If applicable, your plan’s automatic enrollment feature must meet mandated automatic contribution arrangement (MACA) requirements. These include:
- Default deferral rate – Initial rate must be between 3% and 10% and be a uniform percentage of compensation.
- Rate escalation – The initial rate must increase by 1% on the first day of each plan year after the first year of participation, up to a minimum of 10%; must be a uniform percentage of comp and cannot exceed 15%.
- Default investment – must meet Qualified Default Investment Alternative (QDIA) requirements.
If your 401(k) plan is subject to the automatic enrollment mandate, you must add the MACA feature by 2025.
Amending a 401(k) Plan for SECURE 2.0
To meet IRS qualification requirements, all plans must operate according to the terms of a written plan document. That means your 401(k) plan document must be amended to reflect any SECURE 2.0 changes.
The amendment deadline will depend upon the discretionary or required nature of the change.
If you are changing features in anticipation of SECURE 2.0 provisions, such as modifying eligibility requirements or adding hardship distributions, you should work with your 401(k) provider to have those amendments prepared and signed in the year in which the change is effective.

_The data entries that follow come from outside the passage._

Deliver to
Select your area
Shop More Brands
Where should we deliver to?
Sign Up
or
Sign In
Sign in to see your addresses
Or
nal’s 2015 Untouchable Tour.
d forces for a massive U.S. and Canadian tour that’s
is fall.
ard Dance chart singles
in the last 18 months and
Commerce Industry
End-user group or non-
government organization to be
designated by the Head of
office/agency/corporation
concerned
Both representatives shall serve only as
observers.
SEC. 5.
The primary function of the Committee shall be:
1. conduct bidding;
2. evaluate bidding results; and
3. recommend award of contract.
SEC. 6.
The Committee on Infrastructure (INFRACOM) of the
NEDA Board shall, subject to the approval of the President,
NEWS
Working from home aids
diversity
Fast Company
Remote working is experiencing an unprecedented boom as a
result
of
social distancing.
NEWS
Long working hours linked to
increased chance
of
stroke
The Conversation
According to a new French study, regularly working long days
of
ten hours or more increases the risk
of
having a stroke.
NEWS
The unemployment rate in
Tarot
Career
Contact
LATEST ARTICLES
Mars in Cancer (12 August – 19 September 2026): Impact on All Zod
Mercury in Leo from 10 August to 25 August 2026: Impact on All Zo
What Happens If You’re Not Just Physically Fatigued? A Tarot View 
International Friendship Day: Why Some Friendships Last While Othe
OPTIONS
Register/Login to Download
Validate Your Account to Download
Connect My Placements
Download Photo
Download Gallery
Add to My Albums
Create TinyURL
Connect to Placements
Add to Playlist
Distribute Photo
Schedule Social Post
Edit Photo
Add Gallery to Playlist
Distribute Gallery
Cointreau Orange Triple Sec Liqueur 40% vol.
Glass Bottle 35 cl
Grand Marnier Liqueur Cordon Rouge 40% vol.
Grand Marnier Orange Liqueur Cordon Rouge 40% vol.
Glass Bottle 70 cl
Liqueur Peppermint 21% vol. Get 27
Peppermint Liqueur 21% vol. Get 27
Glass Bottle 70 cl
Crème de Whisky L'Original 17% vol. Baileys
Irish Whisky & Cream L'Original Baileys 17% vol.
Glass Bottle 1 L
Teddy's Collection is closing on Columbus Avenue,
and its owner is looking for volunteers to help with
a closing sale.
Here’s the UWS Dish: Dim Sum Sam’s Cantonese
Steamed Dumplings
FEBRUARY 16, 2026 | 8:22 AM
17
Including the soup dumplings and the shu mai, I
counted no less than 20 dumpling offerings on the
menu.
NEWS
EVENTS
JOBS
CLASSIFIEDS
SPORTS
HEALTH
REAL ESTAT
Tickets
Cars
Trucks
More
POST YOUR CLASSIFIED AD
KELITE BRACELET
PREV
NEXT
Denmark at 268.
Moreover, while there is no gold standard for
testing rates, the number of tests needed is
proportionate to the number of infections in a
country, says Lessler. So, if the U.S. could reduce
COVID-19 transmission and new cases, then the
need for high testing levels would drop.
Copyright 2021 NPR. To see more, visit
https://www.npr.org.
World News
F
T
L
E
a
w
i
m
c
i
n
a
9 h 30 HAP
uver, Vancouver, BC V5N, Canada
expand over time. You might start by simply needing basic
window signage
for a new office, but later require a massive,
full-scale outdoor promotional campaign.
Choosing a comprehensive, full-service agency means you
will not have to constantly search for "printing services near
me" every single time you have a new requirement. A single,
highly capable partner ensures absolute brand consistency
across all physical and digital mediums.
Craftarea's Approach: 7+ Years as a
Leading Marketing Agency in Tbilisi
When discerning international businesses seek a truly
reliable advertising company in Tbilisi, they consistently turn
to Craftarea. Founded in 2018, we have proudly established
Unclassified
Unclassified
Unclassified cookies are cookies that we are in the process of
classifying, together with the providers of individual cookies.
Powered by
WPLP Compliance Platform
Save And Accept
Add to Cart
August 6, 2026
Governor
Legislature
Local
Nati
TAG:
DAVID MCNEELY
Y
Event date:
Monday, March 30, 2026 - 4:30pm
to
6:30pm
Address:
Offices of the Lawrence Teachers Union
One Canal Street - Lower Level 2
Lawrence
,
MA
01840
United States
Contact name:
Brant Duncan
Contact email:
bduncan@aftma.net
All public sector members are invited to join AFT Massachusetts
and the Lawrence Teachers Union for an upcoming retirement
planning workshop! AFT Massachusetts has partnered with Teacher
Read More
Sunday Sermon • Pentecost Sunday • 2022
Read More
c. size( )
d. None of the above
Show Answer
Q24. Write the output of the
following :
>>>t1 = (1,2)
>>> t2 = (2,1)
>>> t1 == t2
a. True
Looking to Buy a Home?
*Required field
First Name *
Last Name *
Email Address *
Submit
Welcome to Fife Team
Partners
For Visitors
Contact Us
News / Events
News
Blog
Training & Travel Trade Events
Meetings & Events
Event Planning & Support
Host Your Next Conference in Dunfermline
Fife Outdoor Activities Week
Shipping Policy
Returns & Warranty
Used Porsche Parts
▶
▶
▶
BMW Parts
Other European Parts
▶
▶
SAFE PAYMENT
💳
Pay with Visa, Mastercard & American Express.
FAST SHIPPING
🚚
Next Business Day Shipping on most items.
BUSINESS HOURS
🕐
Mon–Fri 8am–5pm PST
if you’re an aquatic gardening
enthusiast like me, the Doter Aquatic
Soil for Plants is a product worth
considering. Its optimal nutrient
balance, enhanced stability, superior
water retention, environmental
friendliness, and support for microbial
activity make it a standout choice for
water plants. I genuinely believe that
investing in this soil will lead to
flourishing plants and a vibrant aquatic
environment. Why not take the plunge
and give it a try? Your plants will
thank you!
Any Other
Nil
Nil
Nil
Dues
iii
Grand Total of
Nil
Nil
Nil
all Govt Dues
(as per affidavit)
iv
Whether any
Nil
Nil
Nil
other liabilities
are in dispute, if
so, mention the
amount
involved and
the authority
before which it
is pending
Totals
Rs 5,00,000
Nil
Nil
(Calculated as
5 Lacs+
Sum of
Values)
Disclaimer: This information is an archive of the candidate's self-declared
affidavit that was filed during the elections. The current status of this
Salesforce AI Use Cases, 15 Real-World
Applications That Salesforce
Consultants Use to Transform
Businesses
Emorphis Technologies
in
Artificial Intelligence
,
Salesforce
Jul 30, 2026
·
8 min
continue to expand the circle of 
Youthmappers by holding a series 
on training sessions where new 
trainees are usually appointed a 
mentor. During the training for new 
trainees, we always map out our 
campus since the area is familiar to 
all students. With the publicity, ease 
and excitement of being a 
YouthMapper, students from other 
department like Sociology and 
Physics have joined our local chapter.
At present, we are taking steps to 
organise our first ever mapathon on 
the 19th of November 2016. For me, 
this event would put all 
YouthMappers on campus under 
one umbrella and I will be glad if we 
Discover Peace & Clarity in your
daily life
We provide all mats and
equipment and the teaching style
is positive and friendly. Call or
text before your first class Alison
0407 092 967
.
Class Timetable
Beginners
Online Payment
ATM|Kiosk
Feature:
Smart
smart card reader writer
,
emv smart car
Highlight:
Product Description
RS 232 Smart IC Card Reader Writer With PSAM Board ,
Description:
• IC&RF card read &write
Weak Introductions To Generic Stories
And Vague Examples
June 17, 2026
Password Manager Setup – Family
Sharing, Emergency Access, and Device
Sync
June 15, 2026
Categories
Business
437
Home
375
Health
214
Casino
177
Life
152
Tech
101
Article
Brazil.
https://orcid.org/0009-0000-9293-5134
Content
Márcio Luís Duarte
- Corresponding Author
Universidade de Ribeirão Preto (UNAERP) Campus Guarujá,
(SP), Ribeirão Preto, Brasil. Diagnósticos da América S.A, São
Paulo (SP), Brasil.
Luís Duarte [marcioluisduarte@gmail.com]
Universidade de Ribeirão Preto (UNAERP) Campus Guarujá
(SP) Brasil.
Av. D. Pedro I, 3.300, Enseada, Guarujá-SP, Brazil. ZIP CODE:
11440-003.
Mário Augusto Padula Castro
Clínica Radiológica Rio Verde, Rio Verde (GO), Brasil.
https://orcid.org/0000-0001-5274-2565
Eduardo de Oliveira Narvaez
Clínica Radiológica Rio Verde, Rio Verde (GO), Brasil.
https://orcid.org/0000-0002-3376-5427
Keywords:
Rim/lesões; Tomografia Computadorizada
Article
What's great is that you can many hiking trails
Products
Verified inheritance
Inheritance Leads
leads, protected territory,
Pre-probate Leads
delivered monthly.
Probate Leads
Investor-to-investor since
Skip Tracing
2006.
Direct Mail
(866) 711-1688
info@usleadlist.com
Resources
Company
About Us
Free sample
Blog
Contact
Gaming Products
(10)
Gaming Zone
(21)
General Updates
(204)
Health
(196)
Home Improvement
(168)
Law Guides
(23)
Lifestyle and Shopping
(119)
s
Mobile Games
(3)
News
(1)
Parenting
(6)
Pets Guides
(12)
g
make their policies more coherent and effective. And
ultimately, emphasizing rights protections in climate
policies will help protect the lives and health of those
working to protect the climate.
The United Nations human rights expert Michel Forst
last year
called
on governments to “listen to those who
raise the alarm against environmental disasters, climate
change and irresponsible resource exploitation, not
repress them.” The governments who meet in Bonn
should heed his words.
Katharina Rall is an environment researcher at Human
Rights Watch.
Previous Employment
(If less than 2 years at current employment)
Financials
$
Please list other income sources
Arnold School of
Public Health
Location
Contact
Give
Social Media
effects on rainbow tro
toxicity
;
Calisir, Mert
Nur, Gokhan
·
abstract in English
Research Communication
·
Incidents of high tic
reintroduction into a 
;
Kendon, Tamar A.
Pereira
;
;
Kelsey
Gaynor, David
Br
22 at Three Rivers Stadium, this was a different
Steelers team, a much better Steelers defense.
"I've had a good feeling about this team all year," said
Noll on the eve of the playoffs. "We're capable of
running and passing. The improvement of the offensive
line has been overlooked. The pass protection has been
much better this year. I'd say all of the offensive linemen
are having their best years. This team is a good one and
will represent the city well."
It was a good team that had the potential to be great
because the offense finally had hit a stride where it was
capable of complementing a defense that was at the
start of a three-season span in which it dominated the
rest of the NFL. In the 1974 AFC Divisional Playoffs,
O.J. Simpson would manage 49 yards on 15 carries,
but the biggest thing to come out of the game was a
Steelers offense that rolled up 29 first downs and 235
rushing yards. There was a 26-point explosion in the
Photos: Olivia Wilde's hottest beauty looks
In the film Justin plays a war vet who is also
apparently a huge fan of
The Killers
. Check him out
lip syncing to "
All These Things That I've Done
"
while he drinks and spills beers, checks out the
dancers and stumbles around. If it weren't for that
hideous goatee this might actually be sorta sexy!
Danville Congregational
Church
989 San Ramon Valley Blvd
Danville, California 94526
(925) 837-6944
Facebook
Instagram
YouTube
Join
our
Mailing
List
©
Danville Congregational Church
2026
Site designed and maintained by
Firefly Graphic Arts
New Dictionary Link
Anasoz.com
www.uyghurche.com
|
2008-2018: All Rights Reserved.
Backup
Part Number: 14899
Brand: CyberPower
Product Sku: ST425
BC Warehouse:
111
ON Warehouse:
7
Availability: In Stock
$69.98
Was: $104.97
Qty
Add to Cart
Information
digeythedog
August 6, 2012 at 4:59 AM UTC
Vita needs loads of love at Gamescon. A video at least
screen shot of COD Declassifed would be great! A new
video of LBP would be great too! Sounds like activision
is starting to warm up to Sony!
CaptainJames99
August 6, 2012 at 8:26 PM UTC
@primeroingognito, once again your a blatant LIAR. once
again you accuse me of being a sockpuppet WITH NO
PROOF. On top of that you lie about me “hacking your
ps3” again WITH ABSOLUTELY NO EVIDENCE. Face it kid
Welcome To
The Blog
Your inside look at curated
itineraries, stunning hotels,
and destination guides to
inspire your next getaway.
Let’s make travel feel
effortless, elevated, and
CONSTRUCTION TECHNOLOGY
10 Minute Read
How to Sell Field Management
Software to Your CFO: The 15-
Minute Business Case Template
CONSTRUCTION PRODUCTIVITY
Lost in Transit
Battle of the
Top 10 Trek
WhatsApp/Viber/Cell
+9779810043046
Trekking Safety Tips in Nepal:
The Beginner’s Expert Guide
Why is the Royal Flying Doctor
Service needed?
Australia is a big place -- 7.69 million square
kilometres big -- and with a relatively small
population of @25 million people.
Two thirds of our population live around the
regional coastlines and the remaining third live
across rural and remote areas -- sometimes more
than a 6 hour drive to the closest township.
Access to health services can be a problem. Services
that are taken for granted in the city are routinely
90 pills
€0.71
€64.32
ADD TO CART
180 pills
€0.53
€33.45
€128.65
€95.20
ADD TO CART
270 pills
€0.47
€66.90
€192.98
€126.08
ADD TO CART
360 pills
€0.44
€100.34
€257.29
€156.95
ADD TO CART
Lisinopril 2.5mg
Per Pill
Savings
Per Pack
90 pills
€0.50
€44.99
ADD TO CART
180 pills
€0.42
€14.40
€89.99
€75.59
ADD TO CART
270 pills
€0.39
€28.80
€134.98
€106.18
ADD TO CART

If you are formalizing changes included in the SECURE 2.0 provisions, such as LTPT employee provisions or mandated automatic enrollment, then you have to wait (unless you are terminating the plan). The SECURE 2.0 amendment has yet to be released by 401(k) providers.
Don’t worry, you can still operate the plan as if the SECURE 2.0 provisions were in place without signing an amendment. There is also plenty of time to review the subsequent amendment as the SECURE 2.0 amendment does not have to be signed until December 31, 2025 at the earliest. However, you should work with your 401(k) provider to keep track of any SECURE 2.0 provisions your plan utilizes and when they were effective.
Preparation Is Key For SECURE 2.0 Changes!
SECURE 2.0 offers many benefits for employers and employees. You should assess your 401(k) plan to take advantage of provisions effective now and in the future. You should also continue to stay informed, review your 401(k) plan, and make adjustments as needed. Being committed to proactive planning means your 401(k) plan can handle the present changes and is optimized for future SECURE 2.0 provisions.